Case ID: pa_38/html/0076-01.html
Source: Caselaw Access Project
Author: {"author": "by Thompson, J.", "license": "Public Domain", "url": "https://static.case.law/"}
Date Created: 2024-08-24T03:29:51.129683

King versus McCully.
    
      Injunction to open Private Way.
    
    . 1. To warrant a decree and an injunction to compel a landowner to keep open a way over his premises for the use of another, the complainant’s right should be clear and undoubted. If doubtful, the decree should be withheld until the right is established at law.
    2. Where a right of way was reserved in a deed executed subsequent to a mortgage of the lands over which it was run, the right is held subject to the title of the mortgagee, and a. sale under the mortgage destroys it, together with the deed by which it was reserved or created.
    Appeal from the decree of the District Court of Allegheny county. In Equity.
    This was a proceeding in Equity, by Alexander King against James McCully, in which a decree of the court below was prayed for, requiring the respondent to remove and abate certain fences and other obstructions which complainant averred had been erected across a private way which he claimed as appurtenantto certain lots in Collins township (part of a larger tract the property of James S. Negley), which he had purchased at sheriff’s sale.
    The pleadings and evidence in the case showed in substance the following case: — Negley, who was the owner of a tract of land in Collins township, bound by a mortgage in favour of Sarah Jane Mellon, cut it up into smaller lots, and, in selling some of them in 1851, reserved for his own use a private way twenty-five feet wide, as appurtenant to parcels Nos. 2 and 3, which it was averred was his only means of access and outlet .to these purparts. At a sheriff’s sale in 1856 on a judgment recovered against Negley on the bond which was secured by the mortgage held by Sarah Jane Mellon, the lots were sold in separate and distinct parcels, and the complainant became the purchaser of Nos. 2 and 3. At a subsequent sale under the same judgment, James McCully, the respondent, purchased No. 20 (along the line of which, it was averred, this right of way had been reserved), and enclosed it. There was no dedication of a road, either public or private, by Negley, nor any notice taken of it in the levy, nor in the subdivisions in which the property was sold, nor was any notice given of it at the sale. The levy was not 'made according to the description in the mortgage, but in conformity with the subdivision and sales which had been made by Negley; nor did it appear that he had ever opened the road thus reserved.
    The District Court dismissed the bill with costs; whereupon the complainant appealed to this court, assigning for error the refusal of tbe court below to grant the relief prayed for, and the dismissal of his bill as above stated.
    
      Hamilton and Aoheson, for appellants,
    cited and relied on Buchanan v. Moore, 18 S. & R. 304; Cope v. Grant, 7 Barr 488; 1 T. & H. Pr. 809; Krider v. Lafferty, 1 Wh. 303; Perman v. Wead, 2 Mass. 203 ; 2 Hilliard on Real Estate 26; 2 Story Eq. § 925; Br. Eq. 293.
    
      H. 8? 8. Woods, for appellee.
    November 19th 1860,
   The opinion of the court was delivered,

by Thompson, J.

— The right should be clear to warrant a decree, to be followed by injunction, to compel the keeping open of a way by one man over the premises of another. If doubtful, this of itself would be a sufficient reason to induce a chancellor to pause, until the right be established at law. ■ .

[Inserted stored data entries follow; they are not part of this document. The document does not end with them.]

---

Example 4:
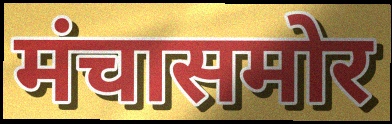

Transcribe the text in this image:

मंचासमोर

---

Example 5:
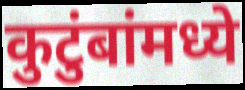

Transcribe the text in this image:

कुटुंबांमध्ये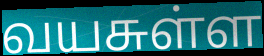
வயசுள்ளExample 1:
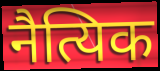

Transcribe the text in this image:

नैत्यिक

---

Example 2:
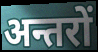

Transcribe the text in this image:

अन्तरों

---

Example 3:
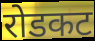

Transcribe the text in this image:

रोडकट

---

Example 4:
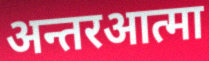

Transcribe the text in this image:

अन्तरआत्मा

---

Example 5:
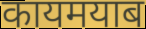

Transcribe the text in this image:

कायमयाबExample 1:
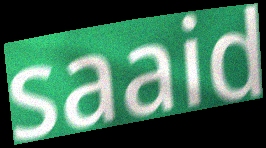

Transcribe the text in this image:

saaid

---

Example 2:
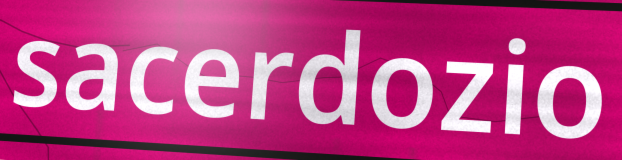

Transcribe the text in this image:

sacerdozio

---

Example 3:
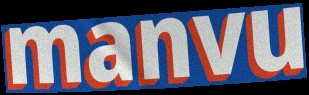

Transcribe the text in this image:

manvu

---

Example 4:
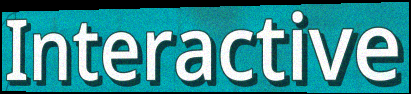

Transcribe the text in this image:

Interactive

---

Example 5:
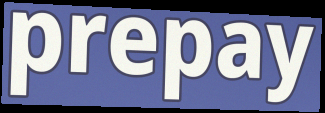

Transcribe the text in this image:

prepay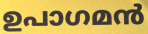
ഉപാഗമൻ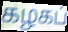
கழகப்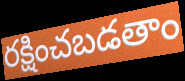
రక్షించబడతాం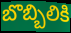
బొబ్బిలికిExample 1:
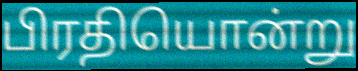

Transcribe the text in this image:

பிரதியொன்று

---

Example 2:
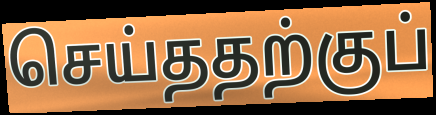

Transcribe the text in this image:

செய்ததற்குப்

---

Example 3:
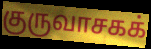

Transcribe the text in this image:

குருவாசகக்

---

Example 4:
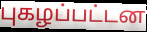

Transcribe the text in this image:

புகழப்பட்டன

Here, however, the District Court must have come to the conclusion, not that the right was doubtful, but that there was no evidence at all of its existence as claimed by the appellant. "VYe have carefully examined the testimony, and entirely concur in that conclusion.

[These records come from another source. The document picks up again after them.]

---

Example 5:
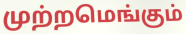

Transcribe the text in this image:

முற்றமெங்கும்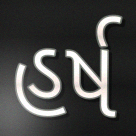
હર્ષ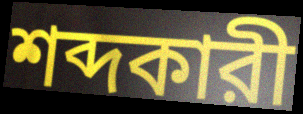
শব্দকারীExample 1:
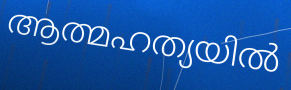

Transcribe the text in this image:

ആത്മഹത്യയിൽ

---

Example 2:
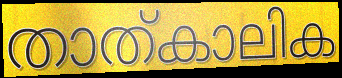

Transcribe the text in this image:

താത്കാലിക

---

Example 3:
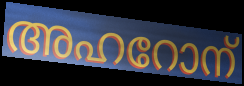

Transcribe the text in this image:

അഹറോന്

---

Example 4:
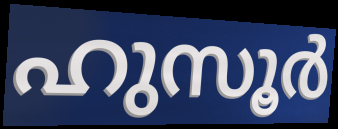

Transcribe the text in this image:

ഹുസൂർ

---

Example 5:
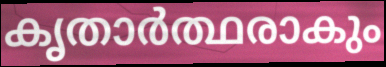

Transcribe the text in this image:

കൃതാർത്ഥരാകുംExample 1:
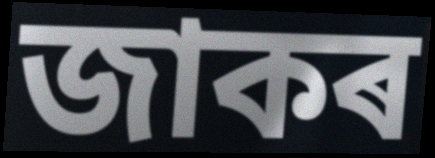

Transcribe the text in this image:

জাকৰ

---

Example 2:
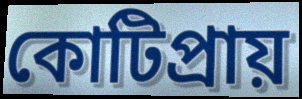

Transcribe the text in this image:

কোটিপ্ৰায়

Neither the levy nor the subdivisions in which the property was sold, contain the slightest evidence of the existence of a road as appurtenant to Nos. 2, 3, or 20. Nor was there any evidence to show a road in fact. Mr. Negley, the owner of the property,, had made no dedication of a road either public or private, and no notice of any such was given at the sale. On the contrary, the levy included by description the locus of the claimed road.

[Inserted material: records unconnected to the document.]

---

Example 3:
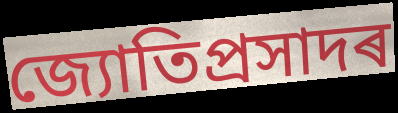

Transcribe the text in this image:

জ্যোতিপ্ৰসাদৰ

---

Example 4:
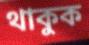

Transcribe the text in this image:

থাকুক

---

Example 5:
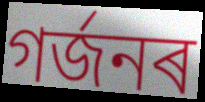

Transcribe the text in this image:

গৰ্জনৰ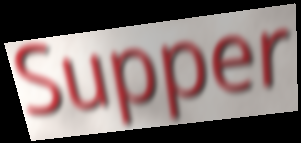
SupperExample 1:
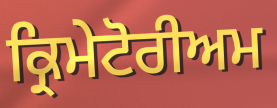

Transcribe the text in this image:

ਕ੍ਰਿਮੇਟੋਰੀਅਮ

It is true, Mr. Negley, in conveying to Simpson subsequently to the mortgage, reserved a right of way across-the ground sold to him, by and along Catharine Negley’s land to Hiland Lane. But as this title was subject to the mortgage, and as the sheriff’s sale vested title in the purchaser by relation to the date of the mortgage, it swept away all title under those deeds as well to the right of way as to the land. And as that reservation was not a public dedication, and could not be as against the interest of the mortgagee, and as the latter did not regard it, perhaps not knowing it, in the levy and sale, it simply goes for nothing. No road was in fact ever opened by Negley in pursuance of his reservation.

We are not called upon to discuss the evidence in the case, and content ourselves with announcing the foregoing, as the result of our consideration of the case as presented on this appeal.

Decree of the District Court affirmed at the costs of the appellant.